Maks made a lame not-pology, saying that it's totally cool for them to be fat, because ballroom is good for people of all sizes, unlike ballet.
Since both women are smokin' hot, we must attribute his comments to irredeemable stupidity and A-holery. We officially rescind our crush and declare this "fat" issue to be one big StyleFoul!

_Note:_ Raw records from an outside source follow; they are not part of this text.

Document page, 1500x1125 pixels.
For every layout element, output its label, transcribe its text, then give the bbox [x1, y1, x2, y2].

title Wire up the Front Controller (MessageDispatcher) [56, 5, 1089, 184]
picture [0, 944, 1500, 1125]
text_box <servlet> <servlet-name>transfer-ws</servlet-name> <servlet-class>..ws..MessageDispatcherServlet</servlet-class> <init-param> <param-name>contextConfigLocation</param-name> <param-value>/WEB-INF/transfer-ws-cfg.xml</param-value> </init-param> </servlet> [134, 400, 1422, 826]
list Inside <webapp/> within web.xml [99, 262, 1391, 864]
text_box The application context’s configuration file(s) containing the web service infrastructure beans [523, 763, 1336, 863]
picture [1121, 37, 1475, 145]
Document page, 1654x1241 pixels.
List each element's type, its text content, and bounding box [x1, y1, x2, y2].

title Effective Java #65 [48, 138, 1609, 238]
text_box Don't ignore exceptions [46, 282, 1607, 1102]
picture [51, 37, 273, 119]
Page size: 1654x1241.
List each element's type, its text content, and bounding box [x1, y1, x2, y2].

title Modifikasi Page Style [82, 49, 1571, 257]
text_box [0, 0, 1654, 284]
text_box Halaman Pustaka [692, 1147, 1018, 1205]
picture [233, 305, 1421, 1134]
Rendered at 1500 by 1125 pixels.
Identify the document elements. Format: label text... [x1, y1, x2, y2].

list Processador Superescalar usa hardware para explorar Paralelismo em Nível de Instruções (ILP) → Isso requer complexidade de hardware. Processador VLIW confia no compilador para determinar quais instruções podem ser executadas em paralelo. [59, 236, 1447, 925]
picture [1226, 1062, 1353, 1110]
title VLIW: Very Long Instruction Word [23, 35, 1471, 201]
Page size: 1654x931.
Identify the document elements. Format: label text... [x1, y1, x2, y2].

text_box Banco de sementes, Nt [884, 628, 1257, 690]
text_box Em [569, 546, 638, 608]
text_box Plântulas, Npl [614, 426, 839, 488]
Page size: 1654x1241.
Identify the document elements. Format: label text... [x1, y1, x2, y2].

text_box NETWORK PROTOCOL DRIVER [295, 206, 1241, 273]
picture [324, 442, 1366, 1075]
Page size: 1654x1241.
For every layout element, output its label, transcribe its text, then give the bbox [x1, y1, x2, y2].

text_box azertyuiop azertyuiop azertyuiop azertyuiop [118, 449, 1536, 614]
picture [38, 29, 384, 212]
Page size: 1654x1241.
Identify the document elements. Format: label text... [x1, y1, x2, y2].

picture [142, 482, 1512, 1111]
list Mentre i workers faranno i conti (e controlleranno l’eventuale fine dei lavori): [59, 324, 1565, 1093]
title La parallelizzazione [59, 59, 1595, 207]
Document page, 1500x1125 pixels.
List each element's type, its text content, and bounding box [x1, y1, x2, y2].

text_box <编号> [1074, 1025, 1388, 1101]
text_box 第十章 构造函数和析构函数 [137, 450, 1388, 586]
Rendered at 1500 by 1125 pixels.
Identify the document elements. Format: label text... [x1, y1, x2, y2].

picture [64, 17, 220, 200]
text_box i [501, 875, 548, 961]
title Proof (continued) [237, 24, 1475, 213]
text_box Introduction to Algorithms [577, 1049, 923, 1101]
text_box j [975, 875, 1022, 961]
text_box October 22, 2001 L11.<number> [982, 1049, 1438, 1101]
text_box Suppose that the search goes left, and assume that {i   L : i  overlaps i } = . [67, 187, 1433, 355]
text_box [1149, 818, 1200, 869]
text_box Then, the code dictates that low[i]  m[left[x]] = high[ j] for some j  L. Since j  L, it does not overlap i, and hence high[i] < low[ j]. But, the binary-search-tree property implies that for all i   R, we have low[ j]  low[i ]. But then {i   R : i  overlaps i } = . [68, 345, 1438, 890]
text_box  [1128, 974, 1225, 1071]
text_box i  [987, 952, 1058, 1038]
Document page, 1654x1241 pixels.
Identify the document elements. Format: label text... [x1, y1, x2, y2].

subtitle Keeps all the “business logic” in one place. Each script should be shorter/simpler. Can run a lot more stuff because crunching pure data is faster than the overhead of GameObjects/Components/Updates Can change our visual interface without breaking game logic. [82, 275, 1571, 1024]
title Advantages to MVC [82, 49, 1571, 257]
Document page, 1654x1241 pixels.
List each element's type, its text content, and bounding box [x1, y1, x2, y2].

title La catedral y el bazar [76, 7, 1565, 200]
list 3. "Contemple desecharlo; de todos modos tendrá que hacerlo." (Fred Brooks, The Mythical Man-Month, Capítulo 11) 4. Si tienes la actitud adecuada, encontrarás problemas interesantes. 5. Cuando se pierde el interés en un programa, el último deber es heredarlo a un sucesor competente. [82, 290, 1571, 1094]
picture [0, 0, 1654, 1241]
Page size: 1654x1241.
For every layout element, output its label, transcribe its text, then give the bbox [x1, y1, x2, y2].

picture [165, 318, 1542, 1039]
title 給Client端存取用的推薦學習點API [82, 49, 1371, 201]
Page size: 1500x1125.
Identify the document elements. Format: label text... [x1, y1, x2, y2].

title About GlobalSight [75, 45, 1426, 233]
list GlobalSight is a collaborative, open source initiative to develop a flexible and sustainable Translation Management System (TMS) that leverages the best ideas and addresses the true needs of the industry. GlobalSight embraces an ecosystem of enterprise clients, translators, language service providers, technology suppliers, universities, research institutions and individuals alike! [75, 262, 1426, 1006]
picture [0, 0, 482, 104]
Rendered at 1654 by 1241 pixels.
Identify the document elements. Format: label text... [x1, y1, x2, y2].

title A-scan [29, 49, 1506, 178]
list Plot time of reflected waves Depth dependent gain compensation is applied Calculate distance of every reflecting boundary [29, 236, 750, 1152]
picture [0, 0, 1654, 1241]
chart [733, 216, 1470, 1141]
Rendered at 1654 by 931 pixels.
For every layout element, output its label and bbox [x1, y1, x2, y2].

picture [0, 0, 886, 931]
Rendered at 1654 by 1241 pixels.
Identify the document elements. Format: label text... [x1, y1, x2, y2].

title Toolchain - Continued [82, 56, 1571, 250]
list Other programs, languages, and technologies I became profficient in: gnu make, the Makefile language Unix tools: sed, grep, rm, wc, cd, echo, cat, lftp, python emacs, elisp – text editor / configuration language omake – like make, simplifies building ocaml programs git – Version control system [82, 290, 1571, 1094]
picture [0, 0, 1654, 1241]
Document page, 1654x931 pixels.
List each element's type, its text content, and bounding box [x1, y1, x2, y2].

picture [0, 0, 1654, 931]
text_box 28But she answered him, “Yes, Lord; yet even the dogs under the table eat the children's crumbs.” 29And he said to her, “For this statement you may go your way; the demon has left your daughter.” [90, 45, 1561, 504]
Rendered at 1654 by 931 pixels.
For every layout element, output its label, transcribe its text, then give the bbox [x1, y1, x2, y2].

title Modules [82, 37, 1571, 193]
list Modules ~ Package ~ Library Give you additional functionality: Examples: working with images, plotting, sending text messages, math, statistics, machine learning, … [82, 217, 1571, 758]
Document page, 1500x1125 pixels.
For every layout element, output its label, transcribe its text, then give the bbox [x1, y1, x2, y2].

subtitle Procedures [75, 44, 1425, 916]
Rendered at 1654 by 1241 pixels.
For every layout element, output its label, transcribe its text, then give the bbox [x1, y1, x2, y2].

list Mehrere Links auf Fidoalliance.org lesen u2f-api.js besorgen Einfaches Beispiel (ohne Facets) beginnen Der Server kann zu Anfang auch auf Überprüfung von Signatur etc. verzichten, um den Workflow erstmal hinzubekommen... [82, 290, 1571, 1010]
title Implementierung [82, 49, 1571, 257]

Also, that shirt looks dumb with that suit. Dude, you're a dancer, not an assassin. Double StyleFoul!












Elle 11-01-2008 @ 3:26PM
Cat or rat or fat..whomever you are--that's right a blogger...Maks could put on a potato sack and still be super sexy and super fine...imo you're being super harsh, but that's the democracy we live in; therefore, it's your right to express your opinion. If they're fat, then THEY'RE FAT. They gained the weight and no one coerced pizza, ice cream, doritos, or booze in their mouths and down their throats. Grow up!! Their fat asses signed up for the attention by doing the show and being in the spotlight. I'm glad Maks and Louis made the comments; furthermore, they should be held accountable. If Karina, Edyta, Kym, and Julianne can maintain their figures, why can't mophead Cheryl and long-face Lacey? If that's the opinion you perpetuate, then lobby to rename the show, "Eating with The Stars".